Bir konuda açıklama istemek, sorumlu tutmak. Diğer bir anlamda birini, birilerini yöntem veya yasa dışı davranışlarından dolayı sorguya çekmek.

Bir aracın sürücüsü olduğumuzu düşünelim. Araca günlük bakımını yapmadığımız zaman belli bir noktada arıza yapar. Bunun sorumlusu kim ? Elbette o aracı kullanan kişi. Doğru yolundan gideceği yerde istikametini değiştirir yanlış yola girerse mutlaka bir kazaya sebebiyet verir. Araca hasar açar. Sorumluyu aramaya gerek var mı ? Araca hasar veren kişiye hesap sorulur. Sonra da araçta yapım hatası var mı o aranır.

        "Kafamız bizden hesap soramaz,

         Çünkü biz onu hep güzel yaşattık."

         Bir yemekhanenin sorumlususunuz. Yemekhanede güzel yemekler çıkarılması gerekirken, sorumlunun görevini kötüye kullanarak lakayıt davranması ve işletmeyi zarara uğratması sonucunda kime hesap sorulur? O işletmenin sorumlusuna!

          "Vicdan pusula gibidir. Ona uyarsan doğru yolu bulursun."

         Elinize yeni torna tezgahları verilmiştir. Bunun bir sorumlusu vardır. Sorumlu olan kişi; günlük ve aylık bakımlarını yaptırmazsa, gün gelir makinalarda bozulmalar başlar. Yapılan malzemelerde bozuk çıkar. Bu malzemelerin verdiği zarar ziyanın hesabını kim verecektir? Elbette o tezgahları çalıştıran ve orada aylık alan sorumlu kişi veya kişiler.

          "Bir kimsenin edep sahibi olması, altın sahibi olmasından daha hayırlıdır."

         İş yerinde hesap işleri ile iştigal eden bir veznedar düşünün. Güvendiğiniz bu kişi devamlı hesapta içe oynarsa, kurumu zarar veya ziyana uğratırsa kimden hesap sorulacak ? Elbette sorumluluk verilen veznedardan.

Veriler ::
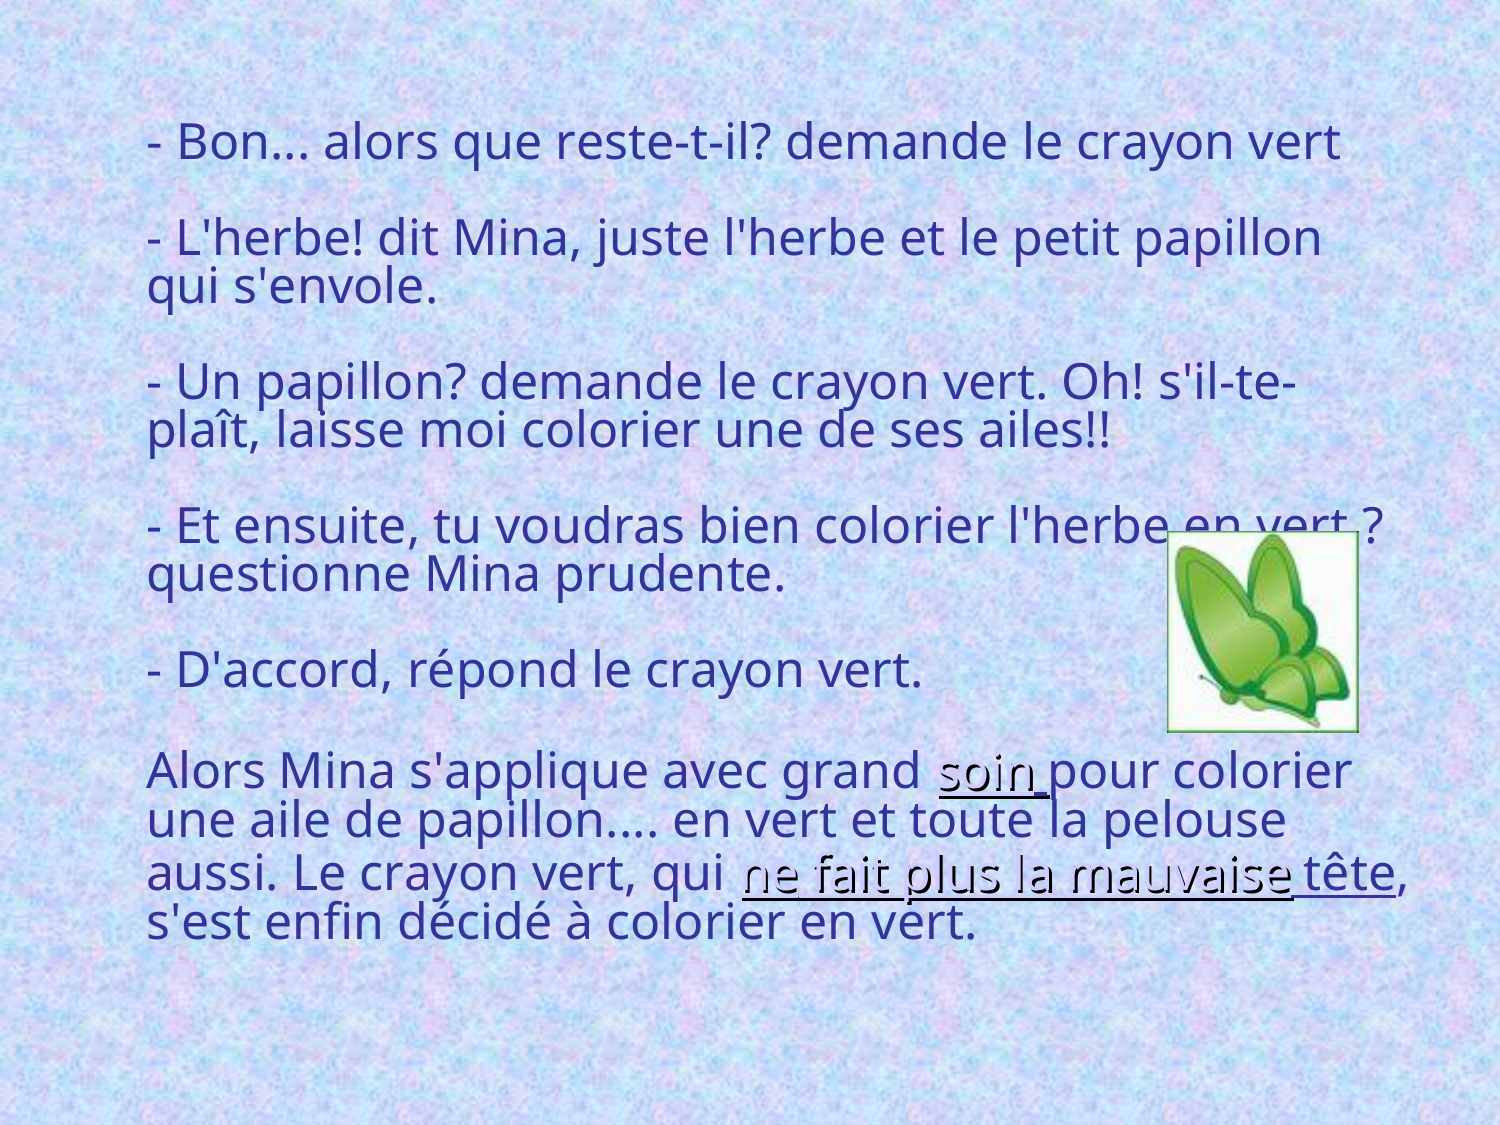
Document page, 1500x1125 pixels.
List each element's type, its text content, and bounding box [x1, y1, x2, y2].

picture [0, 0, 1500, 1125]
list - Bon... alors que reste-t-il? demande le crayon vert - L'herbe! dit Mina, juste l'herbe et le petit papillon qui s'envole. - Un papillon? demande le crayon vert. Oh! s'il-te-plaît, laisse moi colorier une de ses ailes!! - Et ensuite, tu voudras bien colorier l'herbe en vert,? questionne Mina prudente. - D'accord, répond le crayon vert. Alors Mina s'applique avec grand soin pour colorier une aile de papillon.... en vert et toute la pelouse aussi. Le crayon vert, qui ne fait plus la mauvaise tête, s'est enfin décidé à colorier en vert. [75, 113, 1426, 1005]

Yazılı talep 1 :: Hesap sormayı anlatan metin bölümüne göre vicdan neye benzetilmektedir?
Yazılı talep 2 :: Hesap sormayı anlatan metin bölümüne göre aşağıdaki (a), (b) ve (c) ifadelerinin metinle uyuşup uyuşmadığını belirtin ve her biri için metindeki belirleyici sözleri aynen alıntılayın. (a) Yemekhane örneğinde hesap, işletmenin sorumlusuna sorulur. (b) Edep sahibi olmak, altın sahibi olmaktan daha az hayırlıdır. (c) Araca hasar verildiğinde önce araçta yapım hatası aranır.

Tam yanıt 1 :: Vicdan pusulaya benzetilir.

Tam yanıt 2 ::
(a) Evet: "O işletmenin sorumlusuna!"
(b) Hayır: "Bir kimsenin edep sahibi olması, altın sahibi olmasından daha hayırlıdır."
(c) Hayır: "Araca hasar veren kişiye hesap sorulur. Sonra da araçta yapım hatası var mı o aranır."